Field hollers are types of work songs created and sung by enslaved people who worked long hours in the fields. They have emerged between the seventeenth and nineteenth centuries when the era of slavery was at its peak in the United States. They were eventually carried to the twentieth century by African Americans and were recorded after the abolition of slavery in 1865.
The enslaved people sang the work songs while working on Railways, cutting woods and clearing bushes for their masters. They sang these songs to relieve boredom during labor by expressing their emotions, frustrations, and dreams of freedom. Their lyrics included reflections on deaths, punishments, starvation, and family division, giving insight into slave life. They also used these songs to communicate with each other in the form of code not understood by their masters and mocked them through these songs. The slaves were intensely connected by these work songs and performed in groups, with the leader singing the first line and everyone repeating it as a chorus. Singing together enabled them to coordinate their efforts better and increase the effectiveness of their tasks. They also used to sing these songs in religious gatherings.
A field holler and a work song are the same, except work songs have a steady beat, and field hollers have no precise rhythm.
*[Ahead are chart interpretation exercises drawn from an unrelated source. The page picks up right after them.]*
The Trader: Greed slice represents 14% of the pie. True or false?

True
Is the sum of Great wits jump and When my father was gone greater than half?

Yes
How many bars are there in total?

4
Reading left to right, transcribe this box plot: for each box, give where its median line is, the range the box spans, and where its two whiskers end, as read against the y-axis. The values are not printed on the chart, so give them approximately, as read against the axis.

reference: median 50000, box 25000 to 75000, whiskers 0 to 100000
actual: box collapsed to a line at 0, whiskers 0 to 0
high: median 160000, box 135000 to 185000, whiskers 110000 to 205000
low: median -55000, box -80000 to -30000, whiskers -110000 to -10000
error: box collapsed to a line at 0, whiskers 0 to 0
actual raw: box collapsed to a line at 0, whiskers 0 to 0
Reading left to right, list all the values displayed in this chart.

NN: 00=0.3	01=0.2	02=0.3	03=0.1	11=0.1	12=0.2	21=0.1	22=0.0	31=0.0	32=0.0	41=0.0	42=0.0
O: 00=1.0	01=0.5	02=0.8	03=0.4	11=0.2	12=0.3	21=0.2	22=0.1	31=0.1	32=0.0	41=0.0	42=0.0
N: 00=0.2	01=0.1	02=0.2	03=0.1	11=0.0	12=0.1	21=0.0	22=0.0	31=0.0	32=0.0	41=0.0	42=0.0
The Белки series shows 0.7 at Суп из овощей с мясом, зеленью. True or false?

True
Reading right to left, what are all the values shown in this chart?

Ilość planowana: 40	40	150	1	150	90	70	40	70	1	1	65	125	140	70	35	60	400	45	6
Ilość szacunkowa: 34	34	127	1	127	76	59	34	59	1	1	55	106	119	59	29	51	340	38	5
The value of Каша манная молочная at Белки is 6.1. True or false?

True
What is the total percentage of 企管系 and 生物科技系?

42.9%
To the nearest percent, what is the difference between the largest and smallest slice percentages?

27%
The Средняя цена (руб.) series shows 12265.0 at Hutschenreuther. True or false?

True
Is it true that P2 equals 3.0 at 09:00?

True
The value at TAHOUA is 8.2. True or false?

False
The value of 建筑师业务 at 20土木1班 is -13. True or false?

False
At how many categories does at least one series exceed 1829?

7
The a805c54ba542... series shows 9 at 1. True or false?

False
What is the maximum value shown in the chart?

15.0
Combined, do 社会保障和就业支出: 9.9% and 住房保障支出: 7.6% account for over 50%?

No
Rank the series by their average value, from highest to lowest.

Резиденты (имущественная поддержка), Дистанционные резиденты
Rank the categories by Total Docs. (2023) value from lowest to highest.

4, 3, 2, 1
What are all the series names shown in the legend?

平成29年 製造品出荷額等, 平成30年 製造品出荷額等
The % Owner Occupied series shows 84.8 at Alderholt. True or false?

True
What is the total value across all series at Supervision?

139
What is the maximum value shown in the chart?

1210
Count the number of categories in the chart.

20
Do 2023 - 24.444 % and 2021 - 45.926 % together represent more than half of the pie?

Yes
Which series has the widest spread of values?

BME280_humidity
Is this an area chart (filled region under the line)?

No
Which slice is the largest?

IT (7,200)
Hollers are mostly solo, unlike work songs sung in groups. Field hollers were important in black music because they depicted urban environments using amplified sounds. Work songs and field hollers have significantly impacted the development of musical styles such as Dixieland, blues, and jazz. These styles were all influenced by African rhythms and created by enslaved Africans. They have set the blueprint for blues, spirituals, and eventually R&B; otherwise, we might have lost African Roots and might not be able to develop such coordinated and rhythmic music styles.